▶ **Work order**: Repeat every entry word for word; omit all pictures.

(Source records)
------------

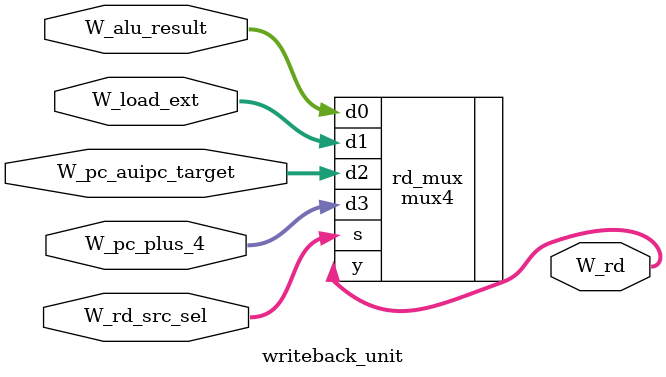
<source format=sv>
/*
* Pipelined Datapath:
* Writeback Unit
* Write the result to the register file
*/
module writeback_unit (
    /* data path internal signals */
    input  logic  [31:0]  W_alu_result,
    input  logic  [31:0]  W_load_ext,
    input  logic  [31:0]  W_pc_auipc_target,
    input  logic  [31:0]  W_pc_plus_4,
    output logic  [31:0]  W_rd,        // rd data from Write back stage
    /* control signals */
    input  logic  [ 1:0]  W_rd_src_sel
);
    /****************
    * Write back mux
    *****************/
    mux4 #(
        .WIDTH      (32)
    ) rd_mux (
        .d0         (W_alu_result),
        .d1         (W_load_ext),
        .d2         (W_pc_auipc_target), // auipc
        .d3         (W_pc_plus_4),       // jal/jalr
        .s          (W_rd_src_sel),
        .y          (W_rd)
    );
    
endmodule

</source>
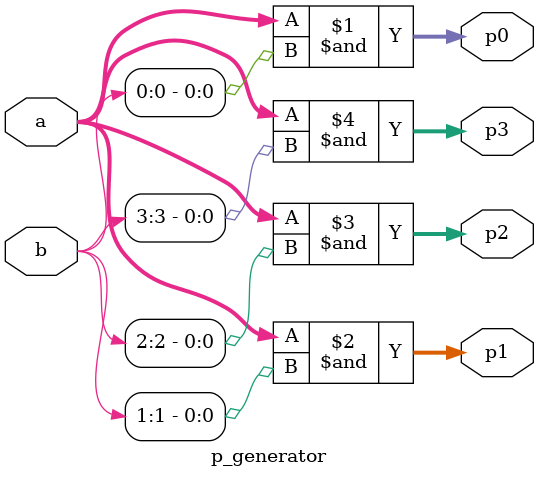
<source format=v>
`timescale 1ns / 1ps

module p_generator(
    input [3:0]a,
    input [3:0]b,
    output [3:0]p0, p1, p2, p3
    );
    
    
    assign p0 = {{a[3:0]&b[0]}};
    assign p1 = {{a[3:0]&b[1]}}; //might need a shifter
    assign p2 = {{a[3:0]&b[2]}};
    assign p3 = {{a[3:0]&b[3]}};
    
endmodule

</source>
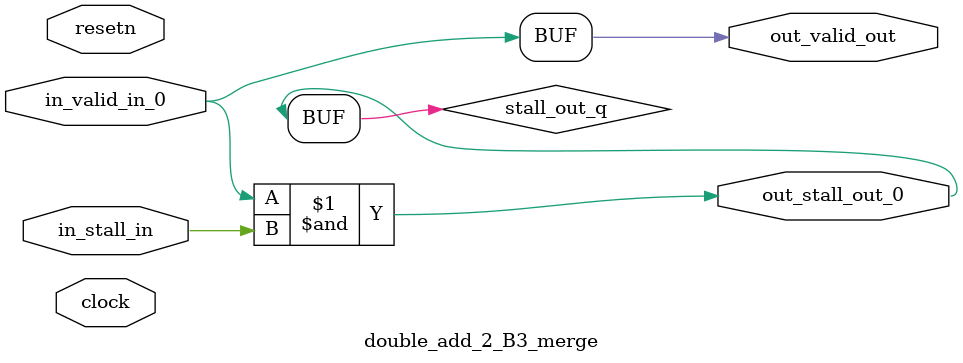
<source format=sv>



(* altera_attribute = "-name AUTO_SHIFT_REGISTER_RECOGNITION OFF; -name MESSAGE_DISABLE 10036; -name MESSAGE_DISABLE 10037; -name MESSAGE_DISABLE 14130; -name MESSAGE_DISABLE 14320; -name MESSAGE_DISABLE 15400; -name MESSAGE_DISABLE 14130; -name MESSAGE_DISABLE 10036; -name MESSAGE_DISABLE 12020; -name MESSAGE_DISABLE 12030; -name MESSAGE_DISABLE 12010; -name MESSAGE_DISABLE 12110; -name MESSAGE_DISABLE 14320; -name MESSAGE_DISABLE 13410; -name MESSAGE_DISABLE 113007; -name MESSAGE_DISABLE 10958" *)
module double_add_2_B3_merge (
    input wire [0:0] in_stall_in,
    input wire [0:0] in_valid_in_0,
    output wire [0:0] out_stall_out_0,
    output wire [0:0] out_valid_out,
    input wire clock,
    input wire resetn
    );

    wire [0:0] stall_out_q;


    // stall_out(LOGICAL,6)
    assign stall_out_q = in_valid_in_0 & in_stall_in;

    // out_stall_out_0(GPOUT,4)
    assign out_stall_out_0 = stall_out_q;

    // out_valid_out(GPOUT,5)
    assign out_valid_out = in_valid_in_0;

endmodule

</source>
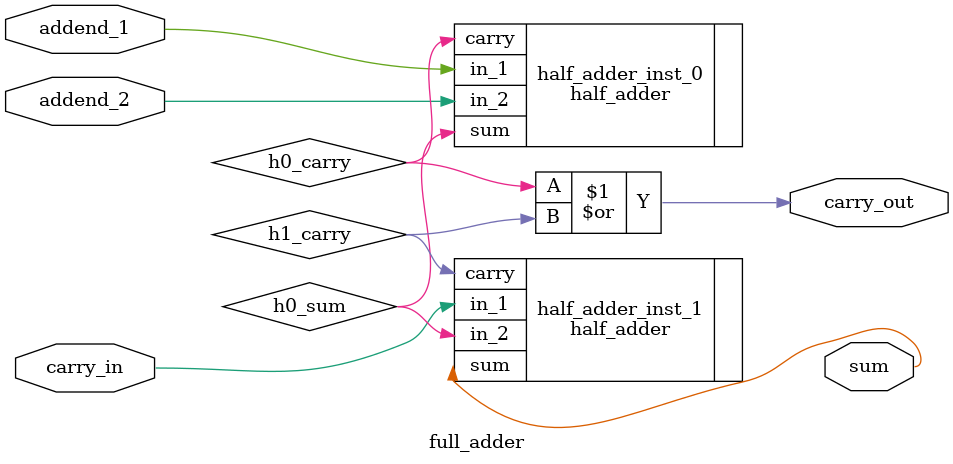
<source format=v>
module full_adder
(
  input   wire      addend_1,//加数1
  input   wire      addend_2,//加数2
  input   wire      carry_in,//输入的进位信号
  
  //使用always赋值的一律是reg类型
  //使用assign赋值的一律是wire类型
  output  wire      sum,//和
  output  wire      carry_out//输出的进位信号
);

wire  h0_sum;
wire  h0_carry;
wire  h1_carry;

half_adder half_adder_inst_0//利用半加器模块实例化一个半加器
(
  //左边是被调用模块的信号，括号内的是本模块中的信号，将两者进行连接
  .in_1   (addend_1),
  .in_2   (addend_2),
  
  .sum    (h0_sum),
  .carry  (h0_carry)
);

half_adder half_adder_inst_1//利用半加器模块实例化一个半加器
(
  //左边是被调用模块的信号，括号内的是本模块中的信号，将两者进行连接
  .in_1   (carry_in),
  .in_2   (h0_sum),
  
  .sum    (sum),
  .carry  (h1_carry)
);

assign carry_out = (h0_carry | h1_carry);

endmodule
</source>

------------

▶ **Output for this exercise**:
<source format=sv>
/*
* Pipelined Datapath:
* Writeback Unit
* Write the result to the register file
*/
module writeback_unit (
    /* data path internal signals */
    input  logic  [31:0]  W_alu_result,
    input  logic  [31:0]  W_load_ext,
    input  logic  [31:0]  W_pc_auipc_target,
    input  logic  [31:0]  W_pc_plus_4,
    output logic  [31:0]  W_rd,        // rd data from Write back stage
    /* control signals */
    input  logic  [ 1:0]  W_rd_src_sel
);
    /****************
    * Write back mux
    *****************/
    mux4 #(
        .WIDTH      (32)
    ) rd_mux (
        .d0         (W_alu_result),
        .d1         (W_load_ext),
        .d2         (W_pc_auipc_target), // auipc
        .d3         (W_pc_plus_4),       // jal/jalr
        .s          (W_rd_src_sel),
        .y          (W_rd)
    );
    
endmodule

</source>
<source format=v>
`timescale 1ns / 1ps

module p_generator(
    input [3:0]a,
    input [3:0]b,
    output [3:0]p0, p1, p2, p3
    );
    
    
    assign p0 = {{a[3:0]&b[0]}};
    assign p1 = {{a[3:0]&b[1]}}; //might need a shifter
    assign p2 = {{a[3:0]&b[2]}};
    assign p3 = {{a[3:0]&b[3]}};
    
endmodule

</source>
<source format=sv>



(* altera_attribute = "-name AUTO_SHIFT_REGISTER_RECOGNITION OFF; -name MESSAGE_DISABLE 10036; -name MESSAGE_DISABLE 10037; -name MESSAGE_DISABLE 14130; -name MESSAGE_DISABLE 14320; -name MESSAGE_DISABLE 15400; -name MESSAGE_DISABLE 14130; -name MESSAGE_DISABLE 10036; -name MESSAGE_DISABLE 12020; -name MESSAGE_DISABLE 12030; -name MESSAGE_DISABLE 12010; -name MESSAGE_DISABLE 12110; -name MESSAGE_DISABLE 14320; -name MESSAGE_DISABLE 13410; -name MESSAGE_DISABLE 113007; -name MESSAGE_DISABLE 10958" *)
module double_add_2_B3_merge (
    input wire [0:0] in_stall_in,
    input wire [0:0] in_valid_in_0,
    output wire [0:0] out_stall_out_0,
    output wire [0:0] out_valid_out,
    input wire clock,
    input wire resetn
    );

    wire [0:0] stall_out_q;


    // stall_out(LOGICAL,6)
    assign stall_out_q = in_valid_in_0 & in_stall_in;

    // out_stall_out_0(GPOUT,4)
    assign out_stall_out_0 = stall_out_q;

    // out_valid_out(GPOUT,5)
    assign out_valid_out = in_valid_in_0;

endmodule

</source>
<source format=v>
module full_adder
(
  input   wire      addend_1,//加数1
  input   wire      addend_2,//加数2
  input   wire      carry_in,//输入的进位信号
  
  //使用always赋值的一律是reg类型
  //使用assign赋值的一律是wire类型
  output  wire      sum,//和
  output  wire      carry_out//输出的进位信号
);

wire  h0_sum;
wire  h0_carry;
wire  h1_carry;

half_adder half_adder_inst_0//利用半加器模块实例化一个半加器
(
  //左边是被调用模块的信号，括号内的是本模块中的信号，将两者进行连接
  .in_1   (addend_1),
  .in_2   (addend_2),
  
  .sum    (h0_sum),
  .carry  (h0_carry)
);

half_adder half_adder_inst_1//利用半加器模块实例化一个半加器
(
  //左边是被调用模块的信号，括号内的是本模块中的信号，将两者进行连接
  .in_1   (carry_in),
  .in_2   (h0_sum),
  
  .sum    (sum),
  .carry  (h1_carry)
);

assign carry_out = (h0_carry | h1_carry);

endmodule
</source>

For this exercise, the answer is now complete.